Compliance Perspective – False Claims:
Upon learning of potential false claims submissions by a local imaging and orthopedic healthcare provider, the Compliance Officer should investigate to better understand the implications that such unlawful conduct might have on the facility. The Compliance Officer should work with the Administrator and the Compliance Committee to ensure that safeguards are in place to prevent the unlawful submission of false claims for reimbursement. An annual audit that is developed and implemented to verify that vendors providing services have not been excluded or sanctioned by the OIG will provide a safeguard for the facility.
Nine physicians who practiced and owned an Oklahoma orthopedic company have reached an agreement to pay $670,000 to settle civil claims stemming from allegations that they submitted false claims to Medicare, Medicaid and Tricare for unnecessary medical procedures involving ultrasonic guidance for needle placement imaging supervision and interpretation. The U. S. government alleges that from January 1, 2012 through December 31, 2015, the company and one of the defendants caused false claims to be submitted to Medicare, Medicaid and Tricare for a surgery assistant who did not perform the services billed.
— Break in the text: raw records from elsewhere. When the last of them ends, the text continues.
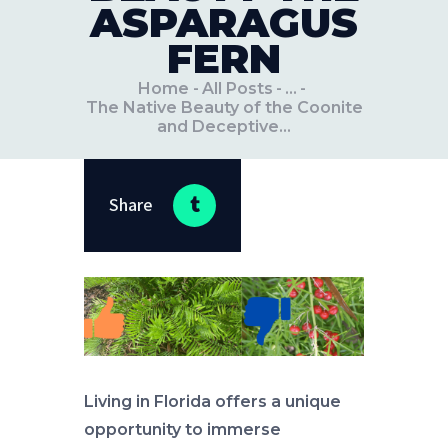
ASPARAGUS
FERN
Home
All Posts
...
The Native Beauty of the Coonite
and Deceptive...
Share
Living in Florida offers a unique
opportunity to immerse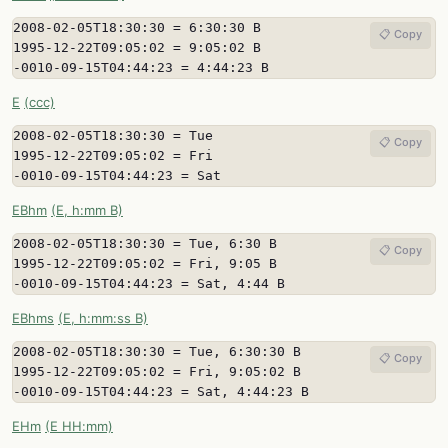
2008-02-05T18:30:30 = 6:30:30 B

📋 Copy
1995-12-22T09:05:02 = 9:05:02 B

-0010-09-15T04:44:23 = 4:44:23 B
E
(ccc)
2008-02-05T18:30:30 = Tue

📋 Copy
1995-12-22T09:05:02 = Fri

-0010-09-15T04:44:23 = Sat
EBhm
(E, h:mm B)
2008-02-05T18:30:30 = Tue, 6:30 B

📋 Copy
1995-12-22T09:05:02 = Fri, 9:05 B

-0010-09-15T04:44:23 = Sat, 4:44 B
EBhms
(E, h:mm:ss B)
2008-02-05T18:30:30 = Tue, 6:30:30 B

📋 Copy
1995-12-22T09:05:02 = Fri, 9:05:02 B

-0010-09-15T04:44:23 = Sat, 4:44:23 B
EHm
(E HH:mm)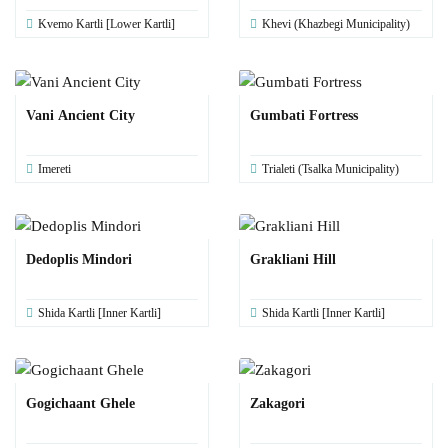
Kvemo Kartli [Lower Kartli]
Khevi (Khazbegi Municipality)
Vani Ancient City
Gumbati Fortress
Imereti
Trialeti (Tsalka Municipality)
Dedoplis Mindori
Grakliani Hill
Shida Kartli [Inner Kartli]
Shida Kartli [Inner Kartli]
Gogichaant Ghele
Zakagori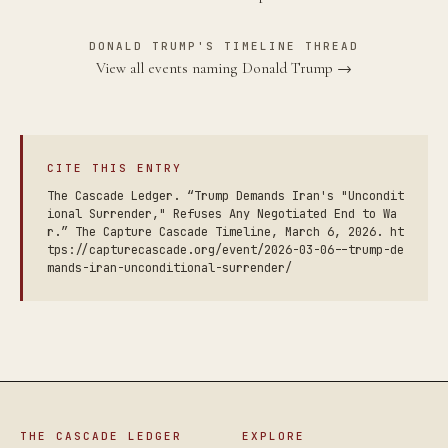
DONALD TRUMP'S TIMELINE THREAD
View all events naming Donald Trump →
CITE THIS ENTRY
The Cascade Ledger. “Trump Demands Iran's "Uncondit
ional Surrender," Refuses Any Negotiated End to Wa
r.” The Capture Cascade Timeline, March 6, 2026. ht
tps://capturecascade.org/event/2026-03-06--trump-de
mands-iran-unconditional-surrender/
THE CASCADE LEDGER
EXPLORE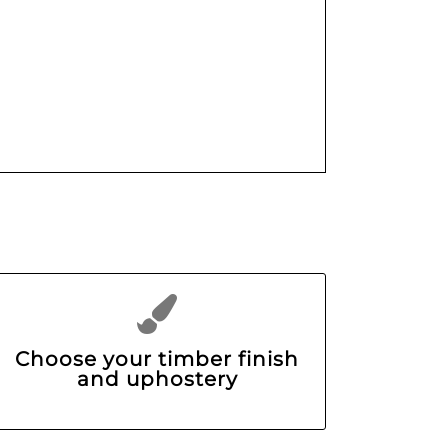
Choose your timber finish
and uphostery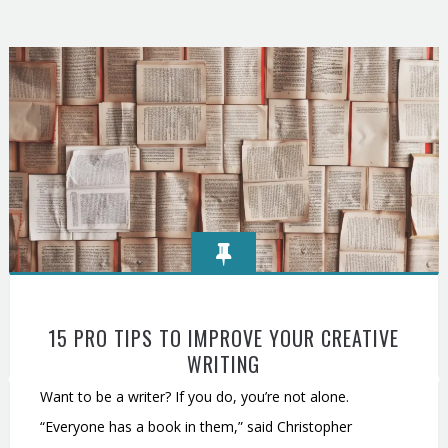
15 PRO TIPS TO IMPROVE YOUR CREATIVE
WRITING
Want to be a writer? If you do, you’re not alone.
“Everyone has a book in them,” said Christopher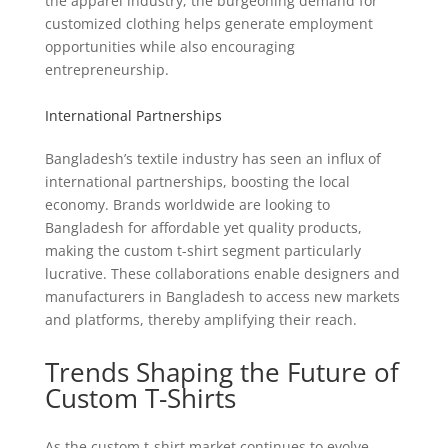
the apparel industry, the burgeoning demand for
customized clothing helps generate employment
opportunities while also encouraging
entrepreneurship.
International Partnerships
Bangladesh’s textile industry has seen an influx of
international partnerships, boosting the local
economy. Brands worldwide are looking to
Bangladesh for affordable yet quality products,
making the custom t-shirt segment particularly
lucrative. These collaborations enable designers and
manufacturers in Bangladesh to access new markets
and platforms, thereby amplifying their reach.
Trends Shaping the Future of
Custom T-Shirts
As the custom t-shirt market continues to evolve,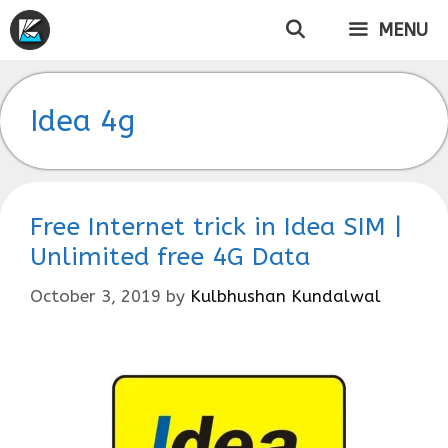
Skip
MENU
to
content
Idea 4g
Free Internet trick in Idea SIM |
Unlimited free 4G Data
October 3, 2019
by
Kulbhushan Kundalwal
The State of Oklahoma will receive a portion of the agreed payment total because of alleged false claims submitted to Medicaid.
This settlement resolves two of the allegations filed in a lawsuit by a whistleblower who formerly worked for the orthopedic company. The lawsuit was filed in federal district court in Oklahoma City under the qui tam, or whistleblower, provisions of the False Claims Act. Other claims that have been filed continue to be litigated.
In reaching this settlement, the company and the individual defendants did not admit liability, and the United States and Oklahoma did not concede that their claims lack merit. The agreement allows the parties to avoid the delay, expense, inconvenience, and uncertainty of litigating the case.